[Start of Record extracts]
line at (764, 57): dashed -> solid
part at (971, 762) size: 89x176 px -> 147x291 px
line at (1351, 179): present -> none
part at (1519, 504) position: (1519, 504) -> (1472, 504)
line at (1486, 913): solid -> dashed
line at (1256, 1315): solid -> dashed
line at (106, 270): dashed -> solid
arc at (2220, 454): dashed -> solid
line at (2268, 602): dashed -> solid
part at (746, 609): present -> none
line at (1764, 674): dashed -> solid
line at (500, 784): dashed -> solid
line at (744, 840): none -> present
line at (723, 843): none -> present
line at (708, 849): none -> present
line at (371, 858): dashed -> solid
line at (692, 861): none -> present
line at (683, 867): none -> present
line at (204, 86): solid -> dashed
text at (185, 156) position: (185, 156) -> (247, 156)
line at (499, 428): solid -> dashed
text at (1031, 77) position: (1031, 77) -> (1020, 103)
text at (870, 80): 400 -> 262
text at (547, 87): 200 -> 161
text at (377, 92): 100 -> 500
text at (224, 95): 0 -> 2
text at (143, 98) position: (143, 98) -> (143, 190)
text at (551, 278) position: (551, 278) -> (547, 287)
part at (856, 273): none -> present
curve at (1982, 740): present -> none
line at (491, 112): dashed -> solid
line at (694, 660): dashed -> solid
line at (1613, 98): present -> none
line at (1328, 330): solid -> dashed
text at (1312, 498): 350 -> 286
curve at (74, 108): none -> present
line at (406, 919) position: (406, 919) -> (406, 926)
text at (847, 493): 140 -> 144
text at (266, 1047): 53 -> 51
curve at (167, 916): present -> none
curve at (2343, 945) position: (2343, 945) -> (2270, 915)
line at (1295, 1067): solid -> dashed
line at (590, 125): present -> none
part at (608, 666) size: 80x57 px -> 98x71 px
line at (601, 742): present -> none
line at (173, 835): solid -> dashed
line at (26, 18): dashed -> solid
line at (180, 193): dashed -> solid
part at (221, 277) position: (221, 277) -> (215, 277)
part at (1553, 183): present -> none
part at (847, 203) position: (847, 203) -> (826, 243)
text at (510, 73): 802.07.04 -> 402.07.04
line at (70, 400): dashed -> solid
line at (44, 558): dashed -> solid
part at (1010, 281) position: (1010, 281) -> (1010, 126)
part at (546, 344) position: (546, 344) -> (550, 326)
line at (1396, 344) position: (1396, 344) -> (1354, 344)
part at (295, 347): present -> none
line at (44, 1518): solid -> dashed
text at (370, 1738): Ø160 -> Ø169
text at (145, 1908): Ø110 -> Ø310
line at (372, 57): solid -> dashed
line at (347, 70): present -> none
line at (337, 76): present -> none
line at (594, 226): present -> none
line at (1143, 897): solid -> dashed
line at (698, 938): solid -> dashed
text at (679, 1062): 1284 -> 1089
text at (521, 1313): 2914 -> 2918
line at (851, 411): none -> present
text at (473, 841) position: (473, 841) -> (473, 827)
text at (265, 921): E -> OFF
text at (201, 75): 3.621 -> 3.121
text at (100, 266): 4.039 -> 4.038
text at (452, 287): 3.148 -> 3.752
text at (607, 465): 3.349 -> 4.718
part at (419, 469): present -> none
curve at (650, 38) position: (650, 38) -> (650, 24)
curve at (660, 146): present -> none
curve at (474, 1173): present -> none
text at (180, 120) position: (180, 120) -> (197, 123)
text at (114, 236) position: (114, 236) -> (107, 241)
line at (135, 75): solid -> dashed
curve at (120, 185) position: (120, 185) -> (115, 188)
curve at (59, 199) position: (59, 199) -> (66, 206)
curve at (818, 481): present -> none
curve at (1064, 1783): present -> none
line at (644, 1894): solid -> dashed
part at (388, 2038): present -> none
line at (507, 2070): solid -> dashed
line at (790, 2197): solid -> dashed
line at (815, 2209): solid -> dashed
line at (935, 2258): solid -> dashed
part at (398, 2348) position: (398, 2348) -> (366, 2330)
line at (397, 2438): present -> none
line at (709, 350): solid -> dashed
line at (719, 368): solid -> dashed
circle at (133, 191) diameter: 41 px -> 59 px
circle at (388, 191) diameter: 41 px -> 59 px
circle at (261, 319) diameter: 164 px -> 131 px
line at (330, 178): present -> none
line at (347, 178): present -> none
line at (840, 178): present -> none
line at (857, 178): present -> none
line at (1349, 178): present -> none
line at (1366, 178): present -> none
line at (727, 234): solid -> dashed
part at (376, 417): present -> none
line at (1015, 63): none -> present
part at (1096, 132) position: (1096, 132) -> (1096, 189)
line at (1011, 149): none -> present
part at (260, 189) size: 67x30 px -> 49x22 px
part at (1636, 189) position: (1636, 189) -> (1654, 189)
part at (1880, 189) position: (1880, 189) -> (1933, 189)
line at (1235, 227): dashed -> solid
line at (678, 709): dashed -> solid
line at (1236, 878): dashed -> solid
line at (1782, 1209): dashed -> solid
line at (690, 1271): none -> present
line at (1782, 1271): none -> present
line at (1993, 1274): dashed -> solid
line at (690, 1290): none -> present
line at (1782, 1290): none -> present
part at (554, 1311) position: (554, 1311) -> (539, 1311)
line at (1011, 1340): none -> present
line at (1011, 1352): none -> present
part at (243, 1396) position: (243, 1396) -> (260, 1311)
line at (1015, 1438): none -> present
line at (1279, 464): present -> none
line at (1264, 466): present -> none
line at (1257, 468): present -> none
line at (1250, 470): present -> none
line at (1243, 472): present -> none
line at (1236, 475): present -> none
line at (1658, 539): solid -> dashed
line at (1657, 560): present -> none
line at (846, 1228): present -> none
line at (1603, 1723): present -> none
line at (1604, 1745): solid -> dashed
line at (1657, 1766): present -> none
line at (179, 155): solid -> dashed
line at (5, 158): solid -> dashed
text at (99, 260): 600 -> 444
[End of Record extracts]
§ **Work required**:
Copy out every line of the listing above, leaving each one unchanged.

§ **The response**:
line at (764, 57): dashed -> solid
part at (971, 762) size: 89x176 px -> 147x291 px
line at (1351, 179): present -> none
part at (1519, 504) position: (1519, 504) -> (1472, 504)
line at (1486, 913): solid -> dashed
line at (1256, 1315): solid -> dashed
line at (106, 270): dashed -> solid
arc at (2220, 454): dashed -> solid
line at (2268, 602): dashed -> solid
part at (746, 609): present -> none
line at (1764, 674): dashed -> solid
line at (500, 784): dashed -> solid
line at (744, 840): none -> present
line at (723, 843): none -> present
line at (708, 849): none -> present
line at (371, 858): dashed -> solid
line at (692, 861): none -> present
line at (683, 867): none -> present
line at (204, 86): solid -> dashed
text at (185, 156) position: (185, 156) -> (247, 156)
line at (499, 428): solid -> dashed
text at (1031, 77) position: (1031, 77) -> (1020, 103)
text at (870, 80): 400 -> 262
text at (547, 87): 200 -> 161
text at (377, 92): 100 -> 500
text at (224, 95): 0 -> 2
text at (143, 98) position: (143, 98) -> (143, 190)
text at (551, 278) position: (551, 278) -> (547, 287)
part at (856, 273): none -> present
curve at (1982, 740): present -> none
line at (491, 112): dashed -> solid
line at (694, 660): dashed -> solid
line at (1613, 98): present -> none
line at (1328, 330): solid -> dashed
text at (1312, 498): 350 -> 286
curve at (74, 108): none -> present
line at (406, 919) position: (406, 919) -> (406, 926)
text at (847, 493): 140 -> 144
text at (266, 1047): 53 -> 51
curve at (167, 916): present -> none
curve at (2343, 945) position: (2343, 945) -> (2270, 915)
line at (1295, 1067): solid -> dashed
line at (590, 125): present -> none
part at (608, 666) size: 80x57 px -> 98x71 px
line at (601, 742): present -> none
line at (173, 835): solid -> dashed
line at (26, 18): dashed -> solid
line at (180, 193): dashed -> solid
part at (221, 277) position: (221, 277) -> (215, 277)
part at (1553, 183): present -> none
part at (847, 203) position: (847, 203) -> (826, 243)
text at (510, 73): 802.07.04 -> 402.07.04
line at (70, 400): dashed -> solid
line at (44, 558): dashed -> solid
part at (1010, 281) position: (1010, 281) -> (1010, 126)
part at (546, 344) position: (546, 344) -> (550, 326)
line at (1396, 344) position: (1396, 344) -> (1354, 344)
part at (295, 347): present -> none
line at (44, 1518): solid -> dashed
text at (370, 1738): Ø160 -> Ø169
text at (145, 1908): Ø110 -> Ø310
line at (372, 57): solid -> dashed
line at (347, 70): present -> none
line at (337, 76): present -> none
line at (594, 226): present -> none
line at (1143, 897): solid -> dashed
line at (698, 938): solid -> dashed
text at (679, 1062): 1284 -> 1089
text at (521, 1313): 2914 -> 2918
line at (851, 411): none -> present
text at (473, 841) position: (473, 841) -> (473, 827)
text at (265, 921): E -> OFF
text at (201, 75): 3.621 -> 3.121
text at (100, 266): 4.039 -> 4.038
text at (452, 287): 3.148 -> 3.752
text at (607, 465): 3.349 -> 4.718
part at (419, 469): present -> none
curve at (650, 38) position: (650, 38) -> (650, 24)
curve at (660, 146): present -> none
curve at (474, 1173): present -> none
text at (180, 120) position: (180, 120) -> (197, 123)
text at (114, 236) position: (114, 236) -> (107, 241)
line at (135, 75): solid -> dashed
curve at (120, 185) position: (120, 185) -> (115, 188)
curve at (59, 199) position: (59, 199) -> (66, 206)
curve at (818, 481): present -> none
curve at (1064, 1783): present -> none
line at (644, 1894): solid -> dashed
part at (388, 2038): present -> none
line at (507, 2070): solid -> dashed
line at (790, 2197): solid -> dashed
line at (815, 2209): solid -> dashed
line at (935, 2258): solid -> dashed
part at (398, 2348) position: (398, 2348) -> (366, 2330)
line at (397, 2438): present -> none
line at (709, 350): solid -> dashed
line at (719, 368): solid -> dashed
circle at (133, 191) diameter: 41 px -> 59 px
circle at (388, 191) diameter: 41 px -> 59 px
circle at (261, 319) diameter: 164 px -> 131 px
line at (330, 178): present -> none
line at (347, 178): present -> none
line at (840, 178): present -> none
line at (857, 178): present -> none
line at (1349, 178): present -> none
line at (1366, 178): present -> none
line at (727, 234): solid -> dashed
part at (376, 417): present -> none
line at (1015, 63): none -> present
part at (1096, 132) position: (1096, 132) -> (1096, 189)
line at (1011, 149): none -> present
part at (260, 189) size: 67x30 px -> 49x22 px
part at (1636, 189) position: (1636, 189) -> (1654, 189)
part at (1880, 189) position: (1880, 189) -> (1933, 189)
line at (1235, 227): dashed -> solid
line at (678, 709): dashed -> solid
line at (1236, 878): dashed -> solid
line at (1782, 1209): dashed -> solid
line at (690, 1271): none -> present
line at (1782, 1271): none -> present
line at (1993, 1274): dashed -> solid
line at (690, 1290): none -> present
line at (1782, 1290): none -> present
part at (554, 1311) position: (554, 1311) -> (539, 1311)
line at (1011, 1340): none -> present
line at (1011, 1352): none -> present
part at (243, 1396) position: (243, 1396) -> (260, 1311)
line at (1015, 1438): none -> present
line at (1279, 464): present -> none
line at (1264, 466): present -> none
line at (1257, 468): present -> none
line at (1250, 470): present -> none
line at (1243, 472): present -> none
line at (1236, 475): present -> none
line at (1658, 539): solid -> dashed
line at (1657, 560): present -> none
line at (846, 1228): present -> none
line at (1603, 1723): present -> none
line at (1604, 1745): solid -> dashed
line at (1657, 1766): present -> none
line at (179, 155): solid -> dashed
line at (5, 158): solid -> dashed
text at (99, 260): 600 -> 444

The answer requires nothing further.